Time away from home is the perfect time to rejuvenate. Freed from the stresses of work and monotony of your daily routine, you have the chance to relax and indulge in some self-care. Travel is often about trying new things, so on your next trip to Belize, try one of these wellness activities; they’ll both connect you with the environment and culture of your surroundings and leave you feeling refreshed and rejuvenated in body, mind and soul. Indeed, that’s a rejuvacation we all likely need and Belize could be the answer.
In late 2018, doctors in Scotland made the news when they started issuing “nature prescriptions” recommending such activities as bird-watching, hiking and beach walks to treat chronic illnesses including depression, anxiety, diabetes and heart disease. But there’s nothing new about so-called eco-therapy: Humans have long instinctively known that slowing down to take in our natural surroundings gives us a feeling of restoration.

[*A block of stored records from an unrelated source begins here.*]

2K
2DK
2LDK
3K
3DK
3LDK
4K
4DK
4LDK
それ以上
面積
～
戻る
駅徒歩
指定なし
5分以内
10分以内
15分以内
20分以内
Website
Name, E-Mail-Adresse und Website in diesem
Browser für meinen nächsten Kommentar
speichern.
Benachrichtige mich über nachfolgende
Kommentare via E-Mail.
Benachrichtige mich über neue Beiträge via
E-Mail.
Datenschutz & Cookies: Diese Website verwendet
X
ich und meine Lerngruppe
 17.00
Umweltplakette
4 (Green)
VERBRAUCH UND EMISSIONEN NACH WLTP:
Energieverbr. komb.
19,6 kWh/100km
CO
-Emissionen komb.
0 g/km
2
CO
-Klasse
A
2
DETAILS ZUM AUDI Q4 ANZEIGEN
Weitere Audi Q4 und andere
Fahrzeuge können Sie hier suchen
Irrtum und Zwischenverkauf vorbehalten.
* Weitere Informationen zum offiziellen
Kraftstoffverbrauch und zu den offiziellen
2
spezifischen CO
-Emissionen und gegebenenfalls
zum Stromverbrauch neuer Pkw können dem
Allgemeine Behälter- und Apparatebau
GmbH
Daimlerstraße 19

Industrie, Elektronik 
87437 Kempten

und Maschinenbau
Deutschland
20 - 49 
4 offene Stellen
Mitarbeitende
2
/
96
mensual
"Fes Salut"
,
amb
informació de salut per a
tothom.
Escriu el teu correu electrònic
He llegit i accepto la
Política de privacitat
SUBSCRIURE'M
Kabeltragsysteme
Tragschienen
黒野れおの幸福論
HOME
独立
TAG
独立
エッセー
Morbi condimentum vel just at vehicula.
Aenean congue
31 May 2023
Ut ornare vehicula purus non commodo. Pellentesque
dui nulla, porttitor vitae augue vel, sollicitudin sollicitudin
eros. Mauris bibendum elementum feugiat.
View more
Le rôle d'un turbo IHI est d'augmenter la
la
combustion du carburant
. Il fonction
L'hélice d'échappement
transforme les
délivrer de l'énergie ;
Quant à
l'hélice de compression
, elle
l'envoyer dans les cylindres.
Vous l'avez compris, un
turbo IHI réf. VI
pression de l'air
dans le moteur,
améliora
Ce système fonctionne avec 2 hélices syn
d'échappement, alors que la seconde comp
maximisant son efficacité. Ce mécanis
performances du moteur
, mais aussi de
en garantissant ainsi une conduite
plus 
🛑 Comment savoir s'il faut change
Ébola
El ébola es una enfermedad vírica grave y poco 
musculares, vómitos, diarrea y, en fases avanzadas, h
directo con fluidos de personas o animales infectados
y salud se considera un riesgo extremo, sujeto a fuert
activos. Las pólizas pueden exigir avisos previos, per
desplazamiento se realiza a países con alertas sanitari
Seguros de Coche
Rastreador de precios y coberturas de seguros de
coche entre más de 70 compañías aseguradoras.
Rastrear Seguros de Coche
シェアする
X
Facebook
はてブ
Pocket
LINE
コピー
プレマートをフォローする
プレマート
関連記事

If you’re new to bird-watching, you only need to look out your window to begin to appreciate the wonder of birds. While on your rejuvacation, you can embark on a guided tour of bird-watching hot spots in Belize, from La Milpa Eco-Lodge to Cockscomb Basin Wildlife Sanctuary.
In our overstimulated era, the calm, meditative act of fly-fishing (the repeated action of casting a fly into the water), as well as the solitude and close connection to nature it fosters, has led to a recent spike in interest in the quiet, traditional sport, with recent studies increasing awareness of the sport’s mental health benefits. Alone with just the soothing sound of the water and the gentle pull of the line, fly fishers report feeling relaxed, de-stressed and focused. The best spots in Belize are offshore Ambergris Caye, Turneffe Reef Atoll, and Toledo, but if you’re new to the sport, you can start out with a guided experience.
The Japanese practice of forest bathing, or shinrin-yoku, is concerned with immersing yourself in nature and deliberately engaging with your surroundings. The term emerged in the 1980s and was soon found to have such health benefits; these include lowered blood pressure and an improved immune system. You can practice forest bathing anywhere by simply taking a walk in the forest and tuning all of your senses to connect with what’s around you. Instead, listen to the leaves rustle, notice the sunlight filtered through the branches, and smell the air. More structured guide-led experiences are available with Dr. Rosita Arvigo, RN on her Forest Bathing Trail in San Ignacio, Cayo.